Habitudes médicamenteuses ?

À la fin de cette deuxième partie de l’étude, j’en reviens donc à l’hypothèse du prof. Raoult, formulée dans son entretien du 14 avril, et qui avait fourni l’impulsion initiale de ces études : le point sur lequel il insistait le plus étant en effet, non la longévité, mais les habitudes de consommation médicamenteuse.

En effet, parmi les conséquences habituelles de la richesse, on trouve aussi la suivante : les habitants des pays riches ont généralement les moyens (soit du fait de leurs revenus propres, soit grâce à des systèmes de mutualisation des frais de santé) de devenir les cibles du pushing pharmaceutique, et donc de consommer beaucoup de médicaments récents. Or les médicaments (vaccins compris) récents ont pour la plupart deux choses en commun :

  1. Être encore soumis à des droits intellectuels, ce qui motive leur pushing par les lobbyistes de Big Pharma, dont on a redécouvert l’influence politique démesurée à l’occasion de cette « crise du Covid », qui ont adultéré une grande partie de l’expertise médicale disponible, mais qui ont aussi recours à toutes les méthodes – efficaces – du marketing le plus classique.
  2. En dépit des autorisations de mise sur le marché qu’ils obtiennent (parfois du fait d’une expertise sous influence), ils ne sont souvent pas suffisamment éprouvés.

● **TRAVAIL DEMANDÉ**
A. Recopiez le passage de l'extrait qui s'ouvre sur les mots « 1. Être encore » et se termine par « pas suffisamment éprouvés. ».
B. Selon l'extrait, pourquoi les habitants des pays riches consomment-ils beaucoup de médicaments récents ? Répondez en une à trois phrases.
La liste qui suit constitue un matériau distinct de l'extrait.

● **INFORMATIONS**
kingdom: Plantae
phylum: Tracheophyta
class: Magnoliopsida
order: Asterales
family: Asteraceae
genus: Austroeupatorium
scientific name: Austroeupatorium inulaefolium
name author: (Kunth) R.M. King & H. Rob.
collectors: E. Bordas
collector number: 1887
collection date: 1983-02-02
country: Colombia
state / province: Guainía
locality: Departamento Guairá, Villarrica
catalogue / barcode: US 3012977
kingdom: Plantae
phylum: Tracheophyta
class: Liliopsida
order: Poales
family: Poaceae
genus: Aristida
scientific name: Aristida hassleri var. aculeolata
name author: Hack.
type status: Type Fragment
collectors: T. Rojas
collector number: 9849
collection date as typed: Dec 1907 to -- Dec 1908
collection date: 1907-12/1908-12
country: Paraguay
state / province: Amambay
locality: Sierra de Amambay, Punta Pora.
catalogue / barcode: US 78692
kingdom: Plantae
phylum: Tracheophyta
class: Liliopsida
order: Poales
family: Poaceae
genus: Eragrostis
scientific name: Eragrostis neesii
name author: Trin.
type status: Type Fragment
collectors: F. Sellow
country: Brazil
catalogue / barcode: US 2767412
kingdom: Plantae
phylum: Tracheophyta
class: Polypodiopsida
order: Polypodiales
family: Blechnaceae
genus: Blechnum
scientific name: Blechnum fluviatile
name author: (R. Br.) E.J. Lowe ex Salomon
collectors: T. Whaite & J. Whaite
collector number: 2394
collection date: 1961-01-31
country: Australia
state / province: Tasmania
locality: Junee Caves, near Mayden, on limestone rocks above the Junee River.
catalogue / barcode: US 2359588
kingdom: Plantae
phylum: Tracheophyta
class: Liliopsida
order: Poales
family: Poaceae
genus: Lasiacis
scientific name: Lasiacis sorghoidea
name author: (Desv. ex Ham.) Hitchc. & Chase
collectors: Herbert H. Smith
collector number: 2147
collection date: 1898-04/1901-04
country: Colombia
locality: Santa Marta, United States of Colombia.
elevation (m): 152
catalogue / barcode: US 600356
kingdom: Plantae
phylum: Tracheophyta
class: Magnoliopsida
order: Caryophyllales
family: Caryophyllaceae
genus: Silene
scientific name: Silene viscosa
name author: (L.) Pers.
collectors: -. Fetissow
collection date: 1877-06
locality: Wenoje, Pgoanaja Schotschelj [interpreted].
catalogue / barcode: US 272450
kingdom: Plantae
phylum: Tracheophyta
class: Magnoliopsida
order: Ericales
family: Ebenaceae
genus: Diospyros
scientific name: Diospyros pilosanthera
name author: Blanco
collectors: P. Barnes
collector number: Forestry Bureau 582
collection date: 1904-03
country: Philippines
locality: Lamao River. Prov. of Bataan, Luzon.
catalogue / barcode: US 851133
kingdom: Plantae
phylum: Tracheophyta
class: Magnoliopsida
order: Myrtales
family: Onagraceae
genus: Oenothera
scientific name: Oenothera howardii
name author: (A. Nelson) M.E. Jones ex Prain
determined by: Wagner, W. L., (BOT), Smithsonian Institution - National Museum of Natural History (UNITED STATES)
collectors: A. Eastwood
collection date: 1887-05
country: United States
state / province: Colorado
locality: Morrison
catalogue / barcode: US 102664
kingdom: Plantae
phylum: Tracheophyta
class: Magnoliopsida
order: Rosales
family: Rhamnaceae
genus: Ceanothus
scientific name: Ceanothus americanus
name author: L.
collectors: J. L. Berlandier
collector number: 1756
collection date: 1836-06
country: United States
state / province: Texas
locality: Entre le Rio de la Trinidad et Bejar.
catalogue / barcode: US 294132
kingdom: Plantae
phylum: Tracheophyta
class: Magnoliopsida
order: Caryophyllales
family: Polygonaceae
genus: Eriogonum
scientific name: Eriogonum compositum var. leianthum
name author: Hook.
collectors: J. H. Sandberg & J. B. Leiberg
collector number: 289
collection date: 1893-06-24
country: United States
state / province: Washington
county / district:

● **RÉSULTATS DES TÂCHES**
A.
1. Être encore soumis à des droits intellectuels, ce qui motive leur pushing par les lobbyistes de Big Pharma, dont on a redécouvert l’influence politique démesurée à l’occasion de cette « crise du Covid », qui ont adultéré une grande partie de l’expertise médicale disponible, mais qui ont aussi recours à toutes les méthodes – efficaces – du marketing le plus classique.
  2. En dépit des autorisations de mise sur le marché qu’ils obtiennent (parfois du fait d’une expertise sous influence), ils ne sont souvent pas suffisamment éprouvés.

B. Ils ont généralement les moyens, grâce à leurs revenus propres ou à des systèmes de mutualisation des frais de santé, de devenir les cibles du pushing pharmaceutique. C'est ce qui les amène à consommer beaucoup de médicaments récents.